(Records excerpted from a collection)
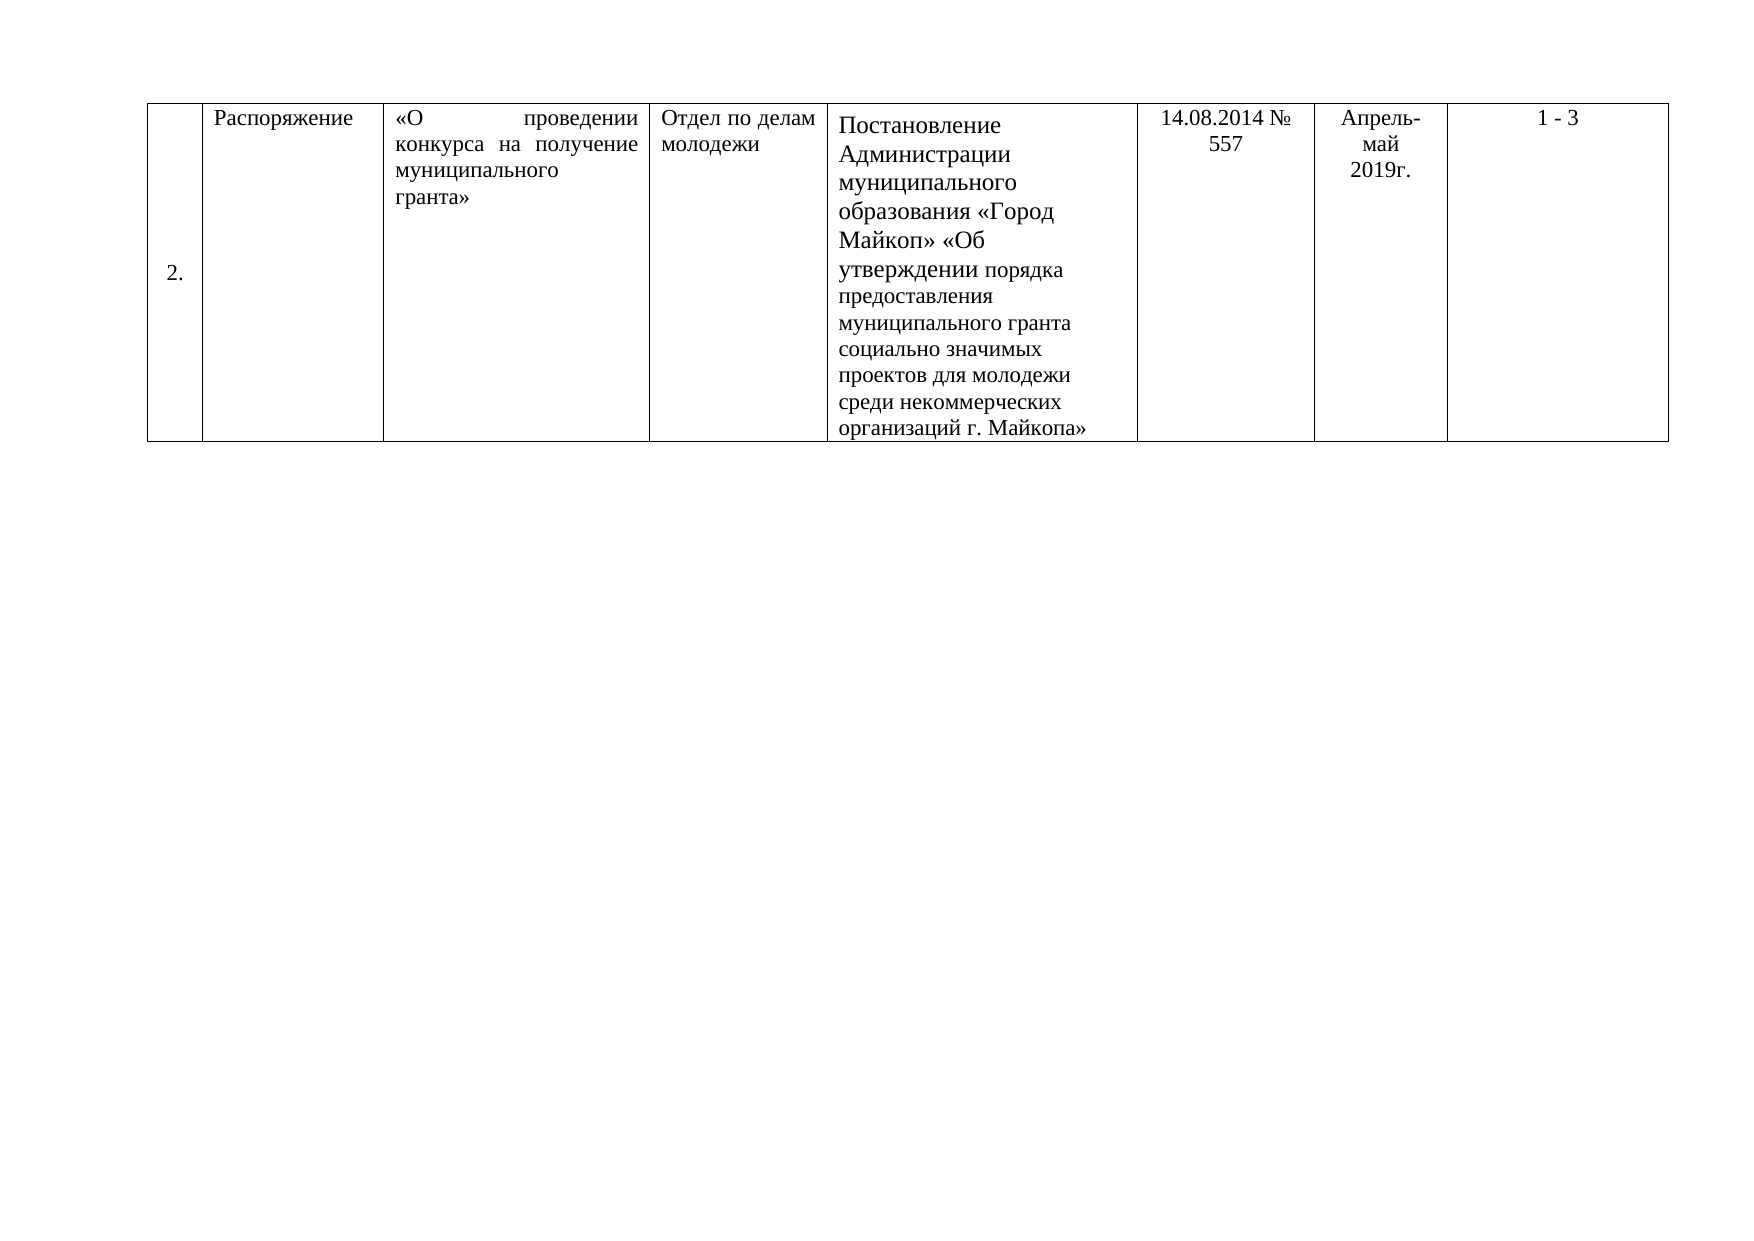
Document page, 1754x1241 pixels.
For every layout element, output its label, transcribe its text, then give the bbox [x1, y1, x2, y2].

table_cell Постановление Администрации муниципального образования «Город Майкоп» «Об утверждении порядка предоставления муниципального гранта социально значимых проектов для молодежи среди некоммерческих организаций г. Майкопа» [828, 104, 1137, 441]
table_cell 2. [148, 104, 202, 441]
table_cell 1 - 3 [1448, 104, 1668, 441]
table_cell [650, 104, 827, 441]
table_cell Распоряжение [203, 104, 383, 441]
table_cell «О проведении конкурса на получение муниципального гранта» [384, 104, 649, 441]
table_cell 14.08.2014 № 557 [1138, 104, 1314, 441]
table_cell Апрель-май 2019г. [1315, 104, 1447, 441]
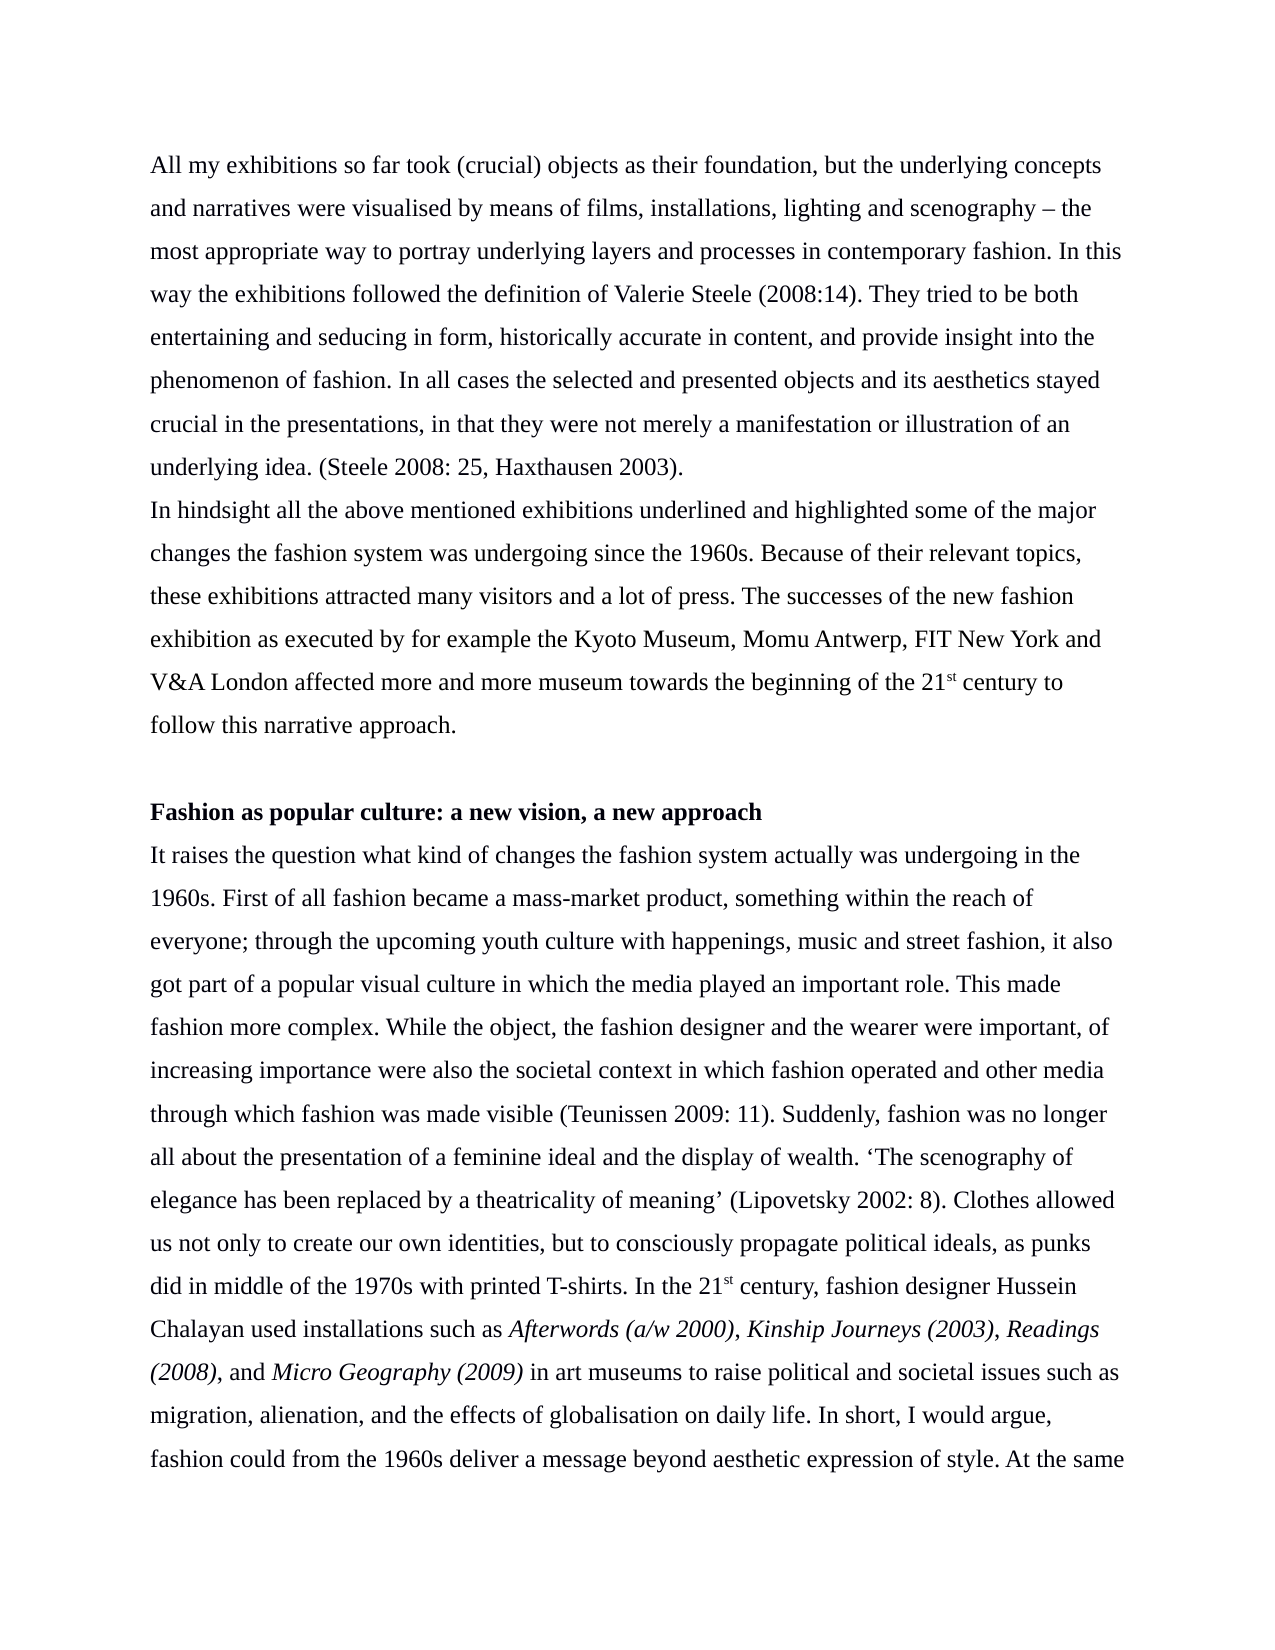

▸ EXERCISE REQUIREMENTS: What is needed is an exact copy of the entries above, with no images in it.

▸ RESPONSE AREA:
Document page, 1754x1241 pixels.
For every layout element, output its label, transcribe its text, then give the bbox [x1, y1, x2, y2].

table_cell Постановление Администрации муниципального образования «Город Майкоп» «Об утверждении порядка предоставления муниципального гранта социально значимых проектов для молодежи среди некоммерческих организаций г. Майкопа» [828, 104, 1137, 441]
table_cell 2. [148, 104, 202, 441]
table_cell 1 - 3 [1448, 104, 1668, 441]
table_cell [650, 104, 827, 441]
table_cell Распоряжение [203, 104, 383, 441]
table_cell «О проведении конкурса на получение муниципального гранта» [384, 104, 649, 441]
table_cell 14.08.2014 № 557 [1138, 104, 1314, 441]
table_cell Апрель-май 2019г. [1315, 104, 1447, 441]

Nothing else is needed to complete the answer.